Top of TEXT BLOCK

So, we build the adjacency matrix A from the previous figure:

In [None]:
import numpy as np
#############################
# Exercice 1: Complete the last two rows of the matrix. Will or will not be symmetric matrix?
#############################
A = np.matrix([
    [0, 1, 0, 0],
    [0, 0, 1, 1], 
    # [ ... ],
    # [ ... ]],
    dtype=float
)

Now, we generate 2 features for each node based on the index. This makes it easy to confirm the matrix calculations manually later.

In [None]:
X = np.matrix([
            [i, -i]
            for i in range(A.shape[0])
        ], dtype=float)
X

### Applying the simple propagation rule for the input layer:

Now we will try to implement the layer equation defined in theory. To make it easier, we will ommit the normalization part, as it is implicit in the implementation of the model from Pytorch Geometric that we will use and it is not necessary to get the intuition of how GCN works.


### ` f(Hⁱ, A) = σ(A Hⁱ Wⁱ) `

*   H⁰ = X = input features
*   AH⁰W⁰ = AXW⁰ = AX
*   W = I






In [None]:
H_0 = X 

In [None]:
W = np.identity(2)

In [None]:
H_1 = A * H_0 * W
H_1

As you can observe, the representation of each node (each row) is now a sum of its neighbors features! 

In other words, the graph convolutional layer represents each node as an aggregate of its neighborhood, as we saw on theory slides.

In [None]:
for i in range(1000):
    X = A * X * W
print(X)

### Adding self loops

If you look carefuly to the previous representation of each node after the popagation rule, the node itself is not taken into account. Thus, that is the reason why we need to add self loops to the adjacency matrix, conforming the Â matrix.


In [None]:
#############################
# Exercice 2: Build identity matrix I using np.identity() 
#             Sum I with A matrix to build Â
#############################

I  = # ... 
I

In [None]:
A_hat = A + I
A_hat

In [None]:
# Now run again the GCN equation and observe the new output
H_1 = A_hat * H_0 * W
H_1

As you observe, now we have taken into account the node itself when computing the aggregation of local neightbours by A * X.

### Why do we need to normalize?




Here we intent to show what happens without normalizing. Then, we will show whats the same output when applying normalization.

Bottom of TEXT BLOCK
Top of SUPPLIED DATA

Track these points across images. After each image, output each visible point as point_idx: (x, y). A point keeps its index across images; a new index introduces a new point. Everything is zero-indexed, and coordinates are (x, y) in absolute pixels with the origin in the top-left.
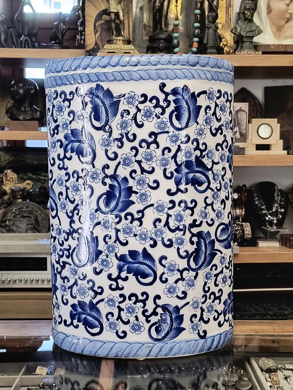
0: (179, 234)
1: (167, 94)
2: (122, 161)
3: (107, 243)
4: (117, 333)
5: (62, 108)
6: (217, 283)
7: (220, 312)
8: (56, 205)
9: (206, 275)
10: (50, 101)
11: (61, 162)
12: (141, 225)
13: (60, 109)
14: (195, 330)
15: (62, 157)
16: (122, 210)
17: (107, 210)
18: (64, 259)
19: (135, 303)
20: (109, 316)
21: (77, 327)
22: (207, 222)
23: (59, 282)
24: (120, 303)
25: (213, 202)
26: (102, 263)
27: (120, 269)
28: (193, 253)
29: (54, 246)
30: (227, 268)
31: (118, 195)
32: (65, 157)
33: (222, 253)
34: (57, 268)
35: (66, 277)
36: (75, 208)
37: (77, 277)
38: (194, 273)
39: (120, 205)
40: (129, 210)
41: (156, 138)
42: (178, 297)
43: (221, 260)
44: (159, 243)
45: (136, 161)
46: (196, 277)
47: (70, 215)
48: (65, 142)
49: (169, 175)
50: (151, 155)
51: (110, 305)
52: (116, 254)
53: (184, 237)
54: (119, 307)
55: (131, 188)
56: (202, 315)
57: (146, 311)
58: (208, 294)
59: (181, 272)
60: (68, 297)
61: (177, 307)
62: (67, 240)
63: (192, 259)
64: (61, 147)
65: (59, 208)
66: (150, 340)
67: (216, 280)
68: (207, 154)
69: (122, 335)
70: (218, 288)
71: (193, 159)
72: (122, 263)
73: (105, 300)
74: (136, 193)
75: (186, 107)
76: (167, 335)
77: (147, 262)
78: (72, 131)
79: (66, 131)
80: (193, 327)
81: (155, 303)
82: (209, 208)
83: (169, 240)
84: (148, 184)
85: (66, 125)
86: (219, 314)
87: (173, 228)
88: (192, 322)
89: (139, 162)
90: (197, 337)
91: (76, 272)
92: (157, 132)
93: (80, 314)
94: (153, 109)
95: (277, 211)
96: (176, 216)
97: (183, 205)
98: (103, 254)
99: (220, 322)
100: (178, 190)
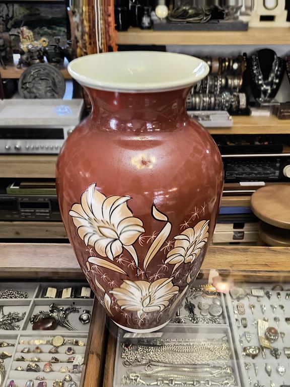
95: (272, 81)
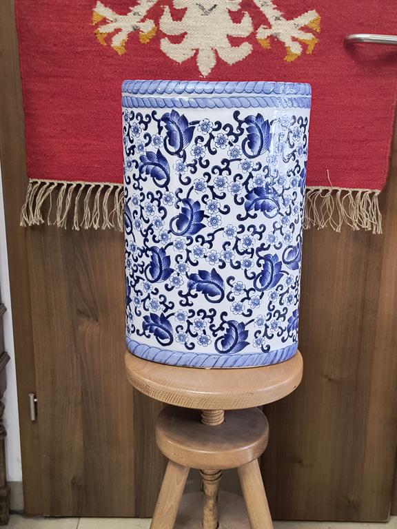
0: (247, 257)
1: (240, 123)
2: (194, 185)
3: (178, 262)
4: (186, 344)
5: (138, 130)
6: (282, 302)
7: (284, 329)
8: (131, 223)
9: (272, 295)
10: (126, 120)
11: (136, 182)
12: (211, 247)
13: (136, 131)
14: (259, 345)
15: (137, 177)
16: (193, 233)
17: (179, 232)
18: (138, 274)
19: (203, 318)
20: (179, 329)
21: (149, 337)
22: (274, 246)
23: (133, 295)
24: (189, 317)
25: (282, 226)
26: (173, 281)
27: (190, 287)
28: (259, 275)
29: (128, 260)
30: (293, 288)
31: (190, 218)
32: (140, 177)
33: (288, 274)
34: (131, 282)
35: (139, 291)
36: (150, 228)
37: (150, 292)
38: (260, 293)
39: (192, 227)
40: (199, 233)
41: (228, 165)
42: (243, 314)
43: (287, 281)
44: (228, 265)
45: (208, 186)
46: (261, 297)
47: (145, 233)
48: (140, 163)
49: (240, 201)
50: (222, 181)
51: (180, 319)
52: (187, 273)
53: (251, 260)
54: (188, 321)
55: (203, 212)
56: (266, 331)
57: (214, 326)
58: (273, 313)
59: (248, 292)
60: (141, 309)
61: (242, 323)
62: (141, 257)
63: (258, 280)
64: (136, 167)
65: (134, 226)
66: (216, 352)
67: (281, 299)
68: (278, 181)
69: (191, 346)
70: (283, 307)
71: (264, 185)
72: (192, 282)
73: (176, 315)
74: (208, 217)
75: (259, 134)
76: (231, 348)
77: (216, 282)
78: (148, 153)
79: (142, 153)
80: (257, 342)
81: (222, 318)
82: (278, 232)
83: (237, 262)
84: (219, 209)
85: (141, 147)
86: (283, 331)
87: (242, 251)
88: (257, 337)
89: (211, 188)
90: (260, 351)
91: (149, 287)
92: (229, 159)
93: (152, 325)
94: (226, 136)
96: (245, 240)
97: (252, 229)
98: (175, 272)
99: (283, 338)
100: (248, 215)
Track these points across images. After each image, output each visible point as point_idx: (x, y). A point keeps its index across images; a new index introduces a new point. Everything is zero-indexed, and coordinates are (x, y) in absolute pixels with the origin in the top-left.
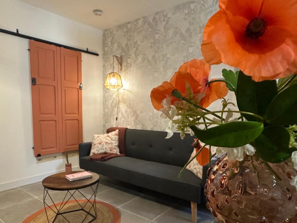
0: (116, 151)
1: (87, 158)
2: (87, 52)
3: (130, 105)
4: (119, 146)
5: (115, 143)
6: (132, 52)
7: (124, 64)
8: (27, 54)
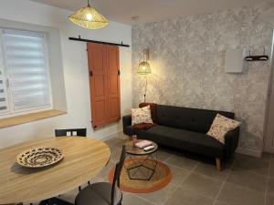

Bottom of SUPPLIED DATA

STUDY QUESTIONS:
1) In the GCN notebook excerpt, why are self loops added to the adjacency matrix to form Â? Answer in one to three sentences.
2) Answer these questions on the GCN notebook excerpt, one line each:
(a) How many features are generated for each node?
(b) What matrix is used as the weight W?
(c) The normalization step is implicit in the model implementation from which library?

ANSWERS BY TASK:
1) With the plain propagation rule A·H⁰·W, each node's new representation is only the sum of its neighbors' features, so the node itself is left out. Adding the identity matrix to A gives every node a self loop, so its own features are included in the aggregation.

2)
(a) Two features per node, based on its index.
(b) The identity matrix (np.identity(2)).
(c) Pytorch Geometric.